Stillbirth affects approximately 2 million pregnancies annually and is closely linked to placental dysfunction, which may also present clinically as foetal growth restriction (FGR) or pre-eclampsia (PE). Placental dysfunction can arise from a range of insults, including the inflammatory conditions villitis of unknown aetiology (VUE) and chronic histiocytic intervillositis (CHI). Despite ample research regarding the pathophysiology of placental dysfunction, the literature surrounding placental inflammation is more limited, with no currently established treatments. In the absence of infection, placental inflammation is hypothesised to be stimulated by damage-associated molecular patterns (DAMPs), known as sterile inflammation. The NLRP3 inflammasome, a protein scaffold that unites within the cytosol of cells, is a proposed contributor. The NLRP3 inflammasome is dysregulated in numerous diseases and has shown evidence of activation through the sterile inflammatory pathway via DAMPs. Studies have demonstrated the upregulation of the NLRP3 inflammasome and its components in placentally-mediated pregnancy pathologies. However, the link between placental dysfunction seen in these disorders and the NLRP3 inflammasome is not yet firmly established. This manuscript aims to review the evidence regarding placental inflammation seen with placental dysfunction, discuss its association with the NLRP3 inflammasome, and identify potential therapeutic interventions for this pathological inflammatory response.

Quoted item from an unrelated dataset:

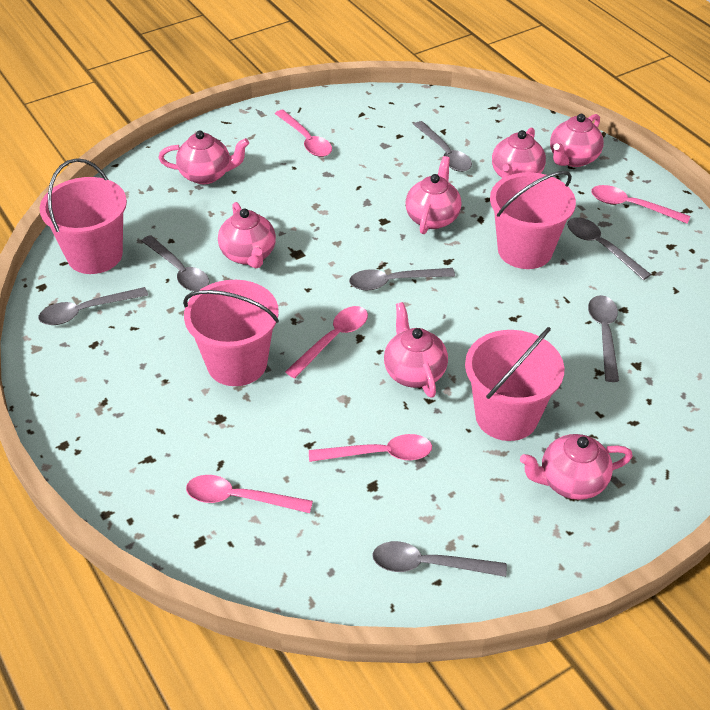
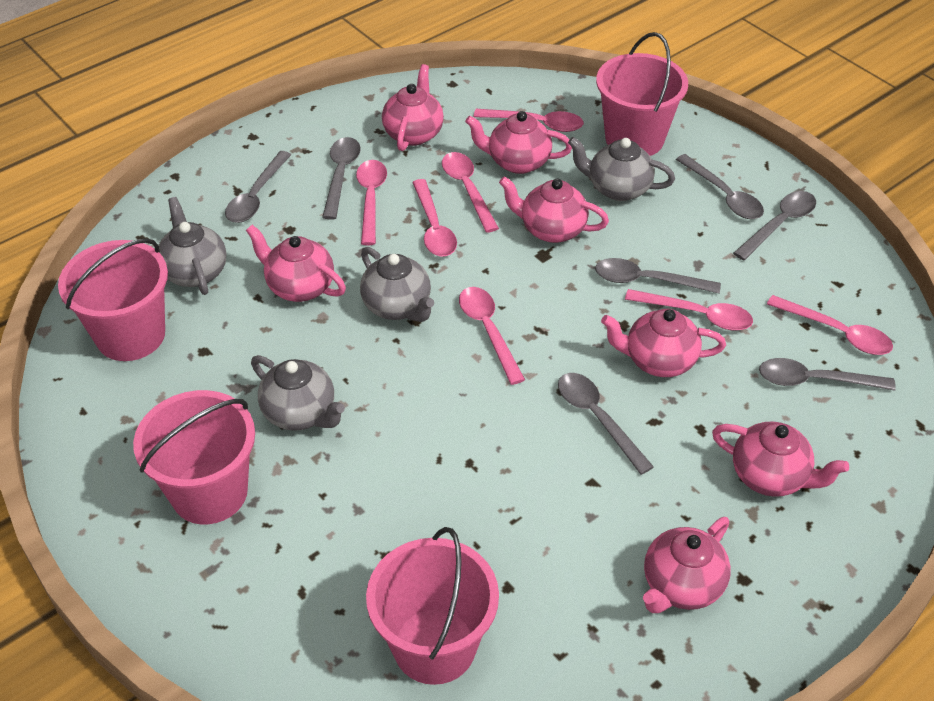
grey teapot: none = 0 -> [159,197,226,295] [251,355,345,431] [360,247,434,322] [568,137,675,201] = 4
pink spoon: [186,475,313,513] [275,110,332,157] [285,306,368,379] [309,434,432,462] [591,185,690,224] = 5 -> [356,160,387,245] [412,179,457,256] [442,152,499,233] [459,287,525,385] [473,109,584,132] [625,289,753,330] [767,295,893,355] = 7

Keywords: DAMPs; NLRP3 inflammasome; chronic histiocytic intervillositis; foetal growth restriction; sterile inflammation; villitis of unknown aetiology.

FIGURE 1

The different pathways cellular stressors act through to cause NLRP3 inflammasome priming and activation, including the specific DAMPs they stimulate and the associated receptors they bind to. This diagram summarises information from various publications [55, 56, 57, 58, 59, 60, 61, 62]. Figure created using Mural diagramming software.

FIGURE 2

The structure of the NLRP3 trimeric protein and the components of the NLRP3 inflammasome complex. The stimuli for the priming and activation phase, as well as the subsequent downstream signalling events following NLRP3 inflammasome formation are shown. The products resulting from NLRP3 inflammasome activation are also depicted.